In order to obtain results of ID and AST up to 24 hours earlier, we evaluated the accuracy of direct inoculation of the Phoenix system from positive blood cultures (BACTEC) by using Serum Separator Tubes to harvest bacteria from positive blood cultures. Results were compared to those of standard Phoenix procedure. Discrepancies between the two methods were resolved by using the API system, E-test or microbroth dilution.
ID with the direct method was correct for 95.2% of all tested Enterobacteriaceae (n = 42) and 71.4% of Pseudomonas aeruginosa strains (n = 7).

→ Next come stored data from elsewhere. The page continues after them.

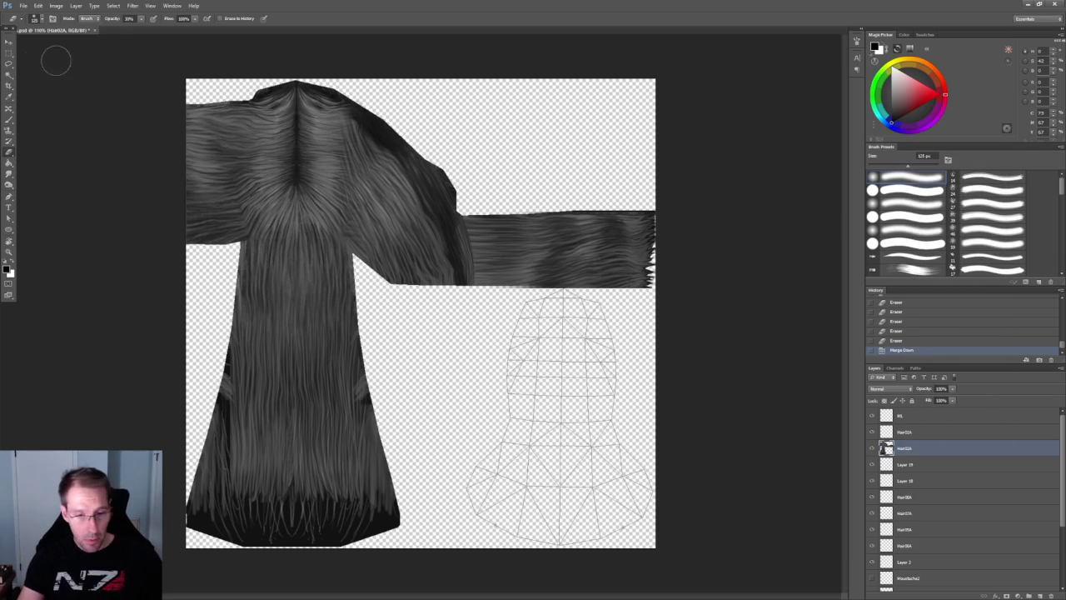
- Copy the left half of the crown hair and paste it in place on a new layer
{"action": "left_click", "coordinate": [10, 52]}
{"action": "mouse_move", "coordinate": [296, 82]}
{"action": "left_mouse_down"}
{"action": "mouse_move", "coordinate": [481, 254]}
{"action": "mouse_move", "coordinate": [471, 341]}
{"action": "mouse_move", "coordinate": [495, 346]}
{"action": "mouse_move", "coordinate": [478, 295]}
{"action": "left_mouse_up"}
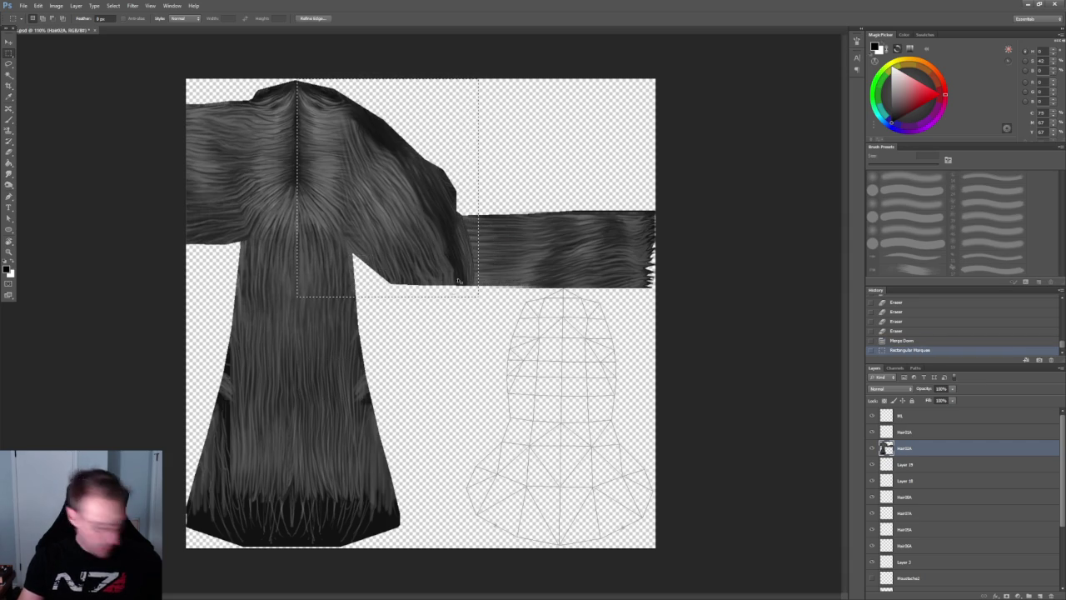
{"action": "key", "text": "ctrl+c"}
{"action": "key", "text": "ctrl+shift+v"}
- Flip the pasted hair horizontally and place it over the right side of the crown
{"action": "key", "text": "v"}
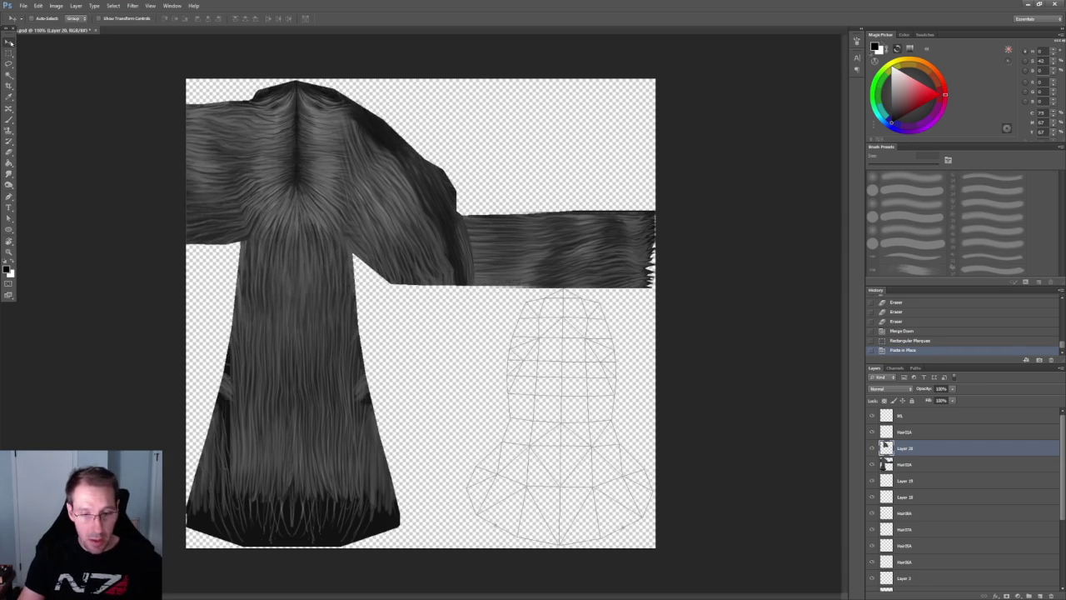
{"action": "mouse_move", "coordinate": [361, 200]}
{"action": "left_mouse_down"}
{"action": "mouse_move", "coordinate": [231, 178]}
{"action": "mouse_move", "coordinate": [425, 200]}
{"action": "left_mouse_up"}
{"action": "left_click", "coordinate": [38, 6]}
{"action": "mouse_move", "coordinate": [88, 169]}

AST with the direct method showed a categorical agreement for Gram-negative rods (GNR) of 99.0%, with 0.7% minor errors, 0.3% very major errors and no major errors. All antibiotics showed an agreement of >95%.
The direct method for AST of Staphylococcus (n = 81) and Enterococcus (n = 3) species showed a categorical agreement of 95.4%, with a minor error rate of 1.1%, a major error rate of 3.1% and a very major error rate of 0.4%. All antibiotics showed an agreement of >90%, except for trimethoprim-sulfamethoxazole and erythromycin.
Inoculation of Phoenix panels directly from positive blood cultures can be used to report reliable results of AST of GNR a day earlier, as well as ID-results of Enterobacteriaceae. For Staphylococcus and Enterococcus species, results of AST can also be reported a day earlier for all antibiotics, except for erythromycin and trimethoprim-sulfamethoxazole.